Data entries
┄┄┄┄┄┄┄┄┄┄┄┄┄┄┄┄┄┄┄┄
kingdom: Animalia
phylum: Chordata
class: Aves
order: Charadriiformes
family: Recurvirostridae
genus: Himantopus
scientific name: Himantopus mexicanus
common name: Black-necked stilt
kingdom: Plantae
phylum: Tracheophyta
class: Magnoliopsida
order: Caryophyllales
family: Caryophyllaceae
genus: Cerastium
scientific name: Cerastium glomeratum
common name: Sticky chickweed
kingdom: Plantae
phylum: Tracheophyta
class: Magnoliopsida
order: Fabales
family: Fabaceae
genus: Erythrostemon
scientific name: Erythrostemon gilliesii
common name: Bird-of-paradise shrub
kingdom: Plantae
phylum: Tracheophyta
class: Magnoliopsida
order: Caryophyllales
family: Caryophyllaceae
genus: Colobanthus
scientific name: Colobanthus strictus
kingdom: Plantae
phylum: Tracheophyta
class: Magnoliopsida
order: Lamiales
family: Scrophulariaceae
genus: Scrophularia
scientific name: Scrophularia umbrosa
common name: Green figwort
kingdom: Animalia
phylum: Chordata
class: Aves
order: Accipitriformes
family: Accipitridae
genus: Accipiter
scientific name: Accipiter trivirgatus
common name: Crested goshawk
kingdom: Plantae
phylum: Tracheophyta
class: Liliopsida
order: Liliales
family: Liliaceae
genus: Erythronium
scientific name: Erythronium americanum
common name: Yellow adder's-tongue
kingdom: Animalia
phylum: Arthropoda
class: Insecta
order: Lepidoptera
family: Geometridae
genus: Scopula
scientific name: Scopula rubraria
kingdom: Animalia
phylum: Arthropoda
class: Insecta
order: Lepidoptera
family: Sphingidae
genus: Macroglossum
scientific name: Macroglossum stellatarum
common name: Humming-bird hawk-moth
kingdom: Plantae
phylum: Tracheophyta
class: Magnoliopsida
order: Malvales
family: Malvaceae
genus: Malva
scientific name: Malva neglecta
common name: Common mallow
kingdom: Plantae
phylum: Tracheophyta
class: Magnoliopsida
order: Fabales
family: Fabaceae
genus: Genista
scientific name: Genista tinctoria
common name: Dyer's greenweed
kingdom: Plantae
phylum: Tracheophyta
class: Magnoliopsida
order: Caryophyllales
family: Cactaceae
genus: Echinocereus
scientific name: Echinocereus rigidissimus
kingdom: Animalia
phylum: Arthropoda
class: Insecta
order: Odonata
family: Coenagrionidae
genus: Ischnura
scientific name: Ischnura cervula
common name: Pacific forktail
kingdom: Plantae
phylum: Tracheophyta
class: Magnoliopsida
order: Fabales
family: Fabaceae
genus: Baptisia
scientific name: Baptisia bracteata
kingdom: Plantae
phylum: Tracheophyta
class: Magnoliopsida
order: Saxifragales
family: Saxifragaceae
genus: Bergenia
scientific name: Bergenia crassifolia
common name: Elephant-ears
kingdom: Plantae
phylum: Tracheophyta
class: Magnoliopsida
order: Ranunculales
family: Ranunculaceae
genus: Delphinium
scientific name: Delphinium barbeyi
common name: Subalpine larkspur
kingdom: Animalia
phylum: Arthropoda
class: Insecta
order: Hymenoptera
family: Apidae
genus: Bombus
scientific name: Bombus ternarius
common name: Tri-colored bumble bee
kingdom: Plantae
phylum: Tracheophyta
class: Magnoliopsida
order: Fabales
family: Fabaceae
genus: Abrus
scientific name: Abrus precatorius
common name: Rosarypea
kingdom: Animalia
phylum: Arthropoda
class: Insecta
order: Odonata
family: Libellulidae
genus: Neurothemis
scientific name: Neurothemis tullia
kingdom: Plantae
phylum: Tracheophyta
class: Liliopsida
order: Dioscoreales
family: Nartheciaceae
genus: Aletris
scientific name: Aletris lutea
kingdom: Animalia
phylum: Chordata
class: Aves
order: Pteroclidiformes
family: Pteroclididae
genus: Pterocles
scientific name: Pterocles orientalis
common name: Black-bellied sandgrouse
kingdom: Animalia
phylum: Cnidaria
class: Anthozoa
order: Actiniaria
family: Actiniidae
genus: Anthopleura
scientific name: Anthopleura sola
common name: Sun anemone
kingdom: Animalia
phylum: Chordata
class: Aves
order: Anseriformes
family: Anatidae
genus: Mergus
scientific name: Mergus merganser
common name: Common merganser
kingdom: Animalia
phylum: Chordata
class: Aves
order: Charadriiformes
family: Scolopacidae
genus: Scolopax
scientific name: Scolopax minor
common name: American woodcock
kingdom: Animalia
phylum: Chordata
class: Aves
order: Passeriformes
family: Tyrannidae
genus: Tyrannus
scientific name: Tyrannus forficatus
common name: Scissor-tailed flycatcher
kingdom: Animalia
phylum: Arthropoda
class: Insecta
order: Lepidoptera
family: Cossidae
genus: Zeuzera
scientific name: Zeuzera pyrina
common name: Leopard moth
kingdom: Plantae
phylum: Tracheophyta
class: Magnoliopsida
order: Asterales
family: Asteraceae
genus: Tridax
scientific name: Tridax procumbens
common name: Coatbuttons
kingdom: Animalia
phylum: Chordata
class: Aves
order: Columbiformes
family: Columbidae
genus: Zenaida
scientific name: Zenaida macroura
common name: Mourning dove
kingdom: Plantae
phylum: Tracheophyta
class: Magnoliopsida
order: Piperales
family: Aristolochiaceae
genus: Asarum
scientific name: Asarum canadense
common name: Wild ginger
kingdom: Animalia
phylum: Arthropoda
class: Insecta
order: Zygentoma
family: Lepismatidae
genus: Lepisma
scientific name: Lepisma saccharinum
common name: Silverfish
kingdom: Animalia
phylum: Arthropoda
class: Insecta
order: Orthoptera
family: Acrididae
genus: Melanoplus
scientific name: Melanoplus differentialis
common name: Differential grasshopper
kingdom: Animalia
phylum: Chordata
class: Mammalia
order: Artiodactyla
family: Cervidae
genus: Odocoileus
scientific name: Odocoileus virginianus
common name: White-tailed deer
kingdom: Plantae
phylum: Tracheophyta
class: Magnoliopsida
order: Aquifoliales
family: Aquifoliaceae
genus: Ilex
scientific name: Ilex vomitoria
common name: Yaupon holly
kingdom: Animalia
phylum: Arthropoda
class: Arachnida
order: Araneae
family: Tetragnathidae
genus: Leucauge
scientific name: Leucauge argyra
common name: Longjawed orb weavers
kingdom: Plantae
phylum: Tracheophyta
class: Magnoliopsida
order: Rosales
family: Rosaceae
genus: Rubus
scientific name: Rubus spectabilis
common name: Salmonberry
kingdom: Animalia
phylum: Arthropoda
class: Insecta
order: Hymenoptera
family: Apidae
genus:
┄┄┄┄┄┄┄┄┄┄┄┄┄┄┄┄┄┄┄┄
*Exercise*
Convert the lines of all the entries above into a JSON array of strings, one string per line, with blank lines omitted.

*Task response*
[
  "kingdom: Animalia",
  "phylum: Chordata",
  "class: Aves",
  "order: Charadriiformes",
  "family: Recurvirostridae",
  "genus: Himantopus",
  "scientific name: Himantopus mexicanus",
  "common name: Black-necked stilt",
  "kingdom: Plantae",
  "phylum: Tracheophyta",
  "class: Magnoliopsida",
  "order: Caryophyllales",
  "family: Caryophyllaceae",
  "genus: Cerastium",
  "scientific name: Cerastium glomeratum",
  "common name: Sticky chickweed",
  "kingdom: Plantae",
  "phylum: Tracheophyta",
  "class: Magnoliopsida",
  "order: Fabales",
  "family: Fabaceae",
  "genus: Erythrostemon",
  "scientific name: Erythrostemon gilliesii",
  "common name: Bird-of-paradise shrub",
  "kingdom: Plantae",
  "phylum: Tracheophyta",
  "class: Magnoliopsida",
  "order: Caryophyllales",
  "family: Caryophyllaceae",
  "genus: Colobanthus",
  "scientific name: Colobanthus strictus",
  "kingdom: Plantae",
  "phylum: Tracheophyta",
  "class: Magnoliopsida",
  "order: Lamiales",
  "family: Scrophulariaceae",
  "genus: Scrophularia",
  "scientific name: Scrophularia umbrosa",
  "common name: Green figwort",
  "kingdom: Animalia",
  "phylum: Chordata",
  "class: Aves",
  "order: Accipitriformes",
  "family: Accipitridae",
  "genus: Accipiter",
  "scientific name: Accipiter trivirgatus",
  "common name: Crested goshawk",
  "kingdom: Plantae",
  "phylum: Tracheophyta",
  "class: Liliopsida",
  "order: Liliales",
  "family: Liliaceae",
  "genus: Erythronium",
  "scientific name: Erythronium americanum",
  "common name: Yellow adder's-tongue",
  "kingdom: Animalia",
  "phylum: Arthropoda",
  "class: Insecta",
  "order: Lepidoptera",
  "family: Geometridae",
  "genus: Scopula",
  "scientific name: Scopula rubraria",
  "kingdom: Animalia",
  "phylum: Arthropoda",
  "class: Insecta",
  "order: Lepidoptera",
  "family: Sphingidae",
  "genus: Macroglossum",
  "scientific name: Macroglossum stellatarum",
  "common name: Humming-bird hawk-moth",
  "kingdom: Plantae",
  "phylum: Tracheophyta",
  "class: Magnoliopsida",
  "order: Malvales",
  "family: Malvaceae",
  "genus: Malva",
  "scientific name: Malva neglecta",
  "common name: Common mallow",
  "kingdom: Plantae",
  "phylum: Tracheophyta",
  "class: Magnoliopsida",
  "order: Fabales",
  "family: Fabaceae",
  "genus: Genista",
  "scientific name: Genista tinctoria",
  "common name: Dyer's greenweed",
  "kingdom: Plantae",
  "phylum: Tracheophyta",
  "class: Magnoliopsida",
  "order: Caryophyllales",
  "family: Cactaceae",
  "genus: Echinocereus",
  "scientific name: Echinocereus rigidissimus",
  "kingdom: Animalia",
  "phylum: Arthropoda",
  "class: Insecta",
  "order: Odonata",
  "family: Coenagrionidae",
  "genus: Ischnura",
  "scientific name: Ischnura cervula",
  "common name: Pacific forktail",
  "kingdom: Plantae",
  "phylum: Tracheophyta",
  "class: Magnoliopsida",
  "order: Fabales",
  "family: Fabaceae",
  "genus: Baptisia",
  "scientific name: Baptisia bracteata",
  "kingdom: Plantae",
  "phylum: Tracheophyta",
  "class: Magnoliopsida",
  "order: Saxifragales",
  "family: Saxifragaceae",
  "genus: Bergenia",
  "scientific name: Bergenia crassifolia",
  "common name: Elephant-ears",
  "kingdom: Plantae",
  "phylum: Tracheophyta",
  "class: Magnoliopsida",
  "order: Ranunculales",
  "family: Ranunculaceae",
  "genus: Delphinium",
  "scientific name: Delphinium barbeyi",
  "common name: Subalpine larkspur",
  "kingdom: Animalia",
  "phylum: Arthropoda",
  "class: Insecta",
  "order: Hymenoptera",
  "family: Apidae",
  "genus: Bombus",
  "scientific name: Bombus ternarius",
  "common name: Tri-colored bumble bee",
  "kingdom: Plantae",
  "phylum: Tracheophyta",
  "class: Magnoliopsida",
  "order: Fabales",
  "family: Fabaceae",
  "genus: Abrus",
  "scientific name: Abrus precatorius",
  "common name: Rosarypea",
  "kingdom: Animalia",
  "phylum: Arthropoda",
  "class: Insecta",
  "order: Odonata",
  "family: Libellulidae",
  "genus: Neurothemis",
  "scientific name: Neurothemis tullia",
  "kingdom: Plantae",
  "phylum: Tracheophyta",
  "class: Liliopsida",
  "order: Dioscoreales",
  "family: Nartheciaceae",
  "genus: Aletris",
  "scientific name: Aletris lutea",
  "kingdom: Animalia",
  "phylum: Chordata",
  "class: Aves",
  "order: Pteroclidiformes",
  "family: Pteroclididae",
  "genus: Pterocles",
  "scientific name: Pterocles orientalis",
  "common name: Black-bellied sandgrouse",
  "kingdom: Animalia",
  "phylum: Cnidaria",
  "class: Anthozoa",
  "order: Actiniaria",
  "family: Actiniidae",
  "genus: Anthopleura",
  "scientific name: Anthopleura sola",
  "common name: Sun anemone",
  "kingdom: Animalia",
  "phylum: Chordata",
  "class: Aves",
  "order: Anseriformes",
  "family: Anatidae",
  "genus: Mergus",
  "scientific name: Mergus merganser",
  "common name: Common merganser",
  "kingdom: Animalia",
  "phylum: Chordata",
  "class: Aves",
  "order: Charadriiformes",
  "family: Scolopacidae",
  "genus: Scolopax",
  "scientific name: Scolopax minor",
  "common name: American woodcock",
  "kingdom: Animalia",
  "phylum: Chordata",
  "class: Aves",
  "order: Passeriformes",
  "family: Tyrannidae",
  "genus: Tyrannus",
  "scientific name: Tyrannus forficatus",
  "common name: Scissor-tailed flycatcher",
  "kingdom: Animalia",
  "phylum: Arthropoda",
  "class: Insecta",
  "order: Lepidoptera",
  "family: Cossidae",
  "genus: Zeuzera",
  "scientific name: Zeuzera pyrina",
  "common name: Leopard moth",
  "kingdom: Plantae",
  "phylum: Tracheophyta",
  "class: Magnoliopsida",
  "order: Asterales",
  "family: Asteraceae",
  "genus: Tridax",
  "scientific name: Tridax procumbens",
  "common name: Coatbuttons",
  "kingdom: Animalia",
  "phylum: Chordata",
  "class: Aves",
  "order: Columbiformes",
  "family: Columbidae",
  "genus: Zenaida",
  "scientific name: Zenaida macroura",
  "common name: Mourning dove",
  "kingdom: Plantae",
  "phylum: Tracheophyta",
  "class: Magnoliopsida",
  "order: Piperales",
  "family: Aristolochiaceae",
  "genus: Asarum",
  "scientific name: Asarum canadense",
  "common name: Wild ginger",
  "kingdom: Animalia",
  "phylum: Arthropoda",
  "class: Insecta",
  "order: Zygentoma",
  "family: Lepismatidae",
  "genus: Lepisma",
  "scientific name: Lepisma saccharinum",
  "common name: Silverfish",
  "kingdom: Animalia",
  "phylum: Arthropoda",
  "class: Insecta",
  "order: Orthoptera",
  "family: Acrididae",
  "genus: Melanoplus",
  "scientific name: Melanoplus differentialis",
  "common name: Differential grasshopper",
  "kingdom: Animalia",
  "phylum: Chordata",
  "class: Mammalia",
  "order: Artiodactyla",
  "family: Cervidae",
  "genus: Odocoileus",
  "scientific name: Odocoileus virginianus",
  "common name: White-tailed deer",
  "kingdom: Plantae",
  "phylum: Tracheophyta",
  "class: Magnoliopsida",
  "order: Aquifoliales",
  "family: Aquifoliaceae",
  "genus: Ilex",
  "scientific name: Ilex vomitoria",
  "common name: Yaupon holly",
  "kingdom: Animalia",
  "phylum: Arthropoda",
  "class: Arachnida",
  "order: Araneae",
  "family: Tetragnathidae",
  "genus: Leucauge",
  "scientific name: Leucauge argyra",
  "common name: Longjawed orb weavers",
  "kingdom: Plantae",
  "phylum: Tracheophyta",
  "class: Magnoliopsida",
  "order: Rosales",
  "family: Rosaceae",
  "genus: Rubus",
  "scientific name: Rubus spectabilis",
  "common name: Salmonberry",
  "kingdom: Animalia",
  "phylum: Arthropoda",
  "class: Insecta",
  "order: Hymenoptera",
  "family: Apidae",
  "genus:"
]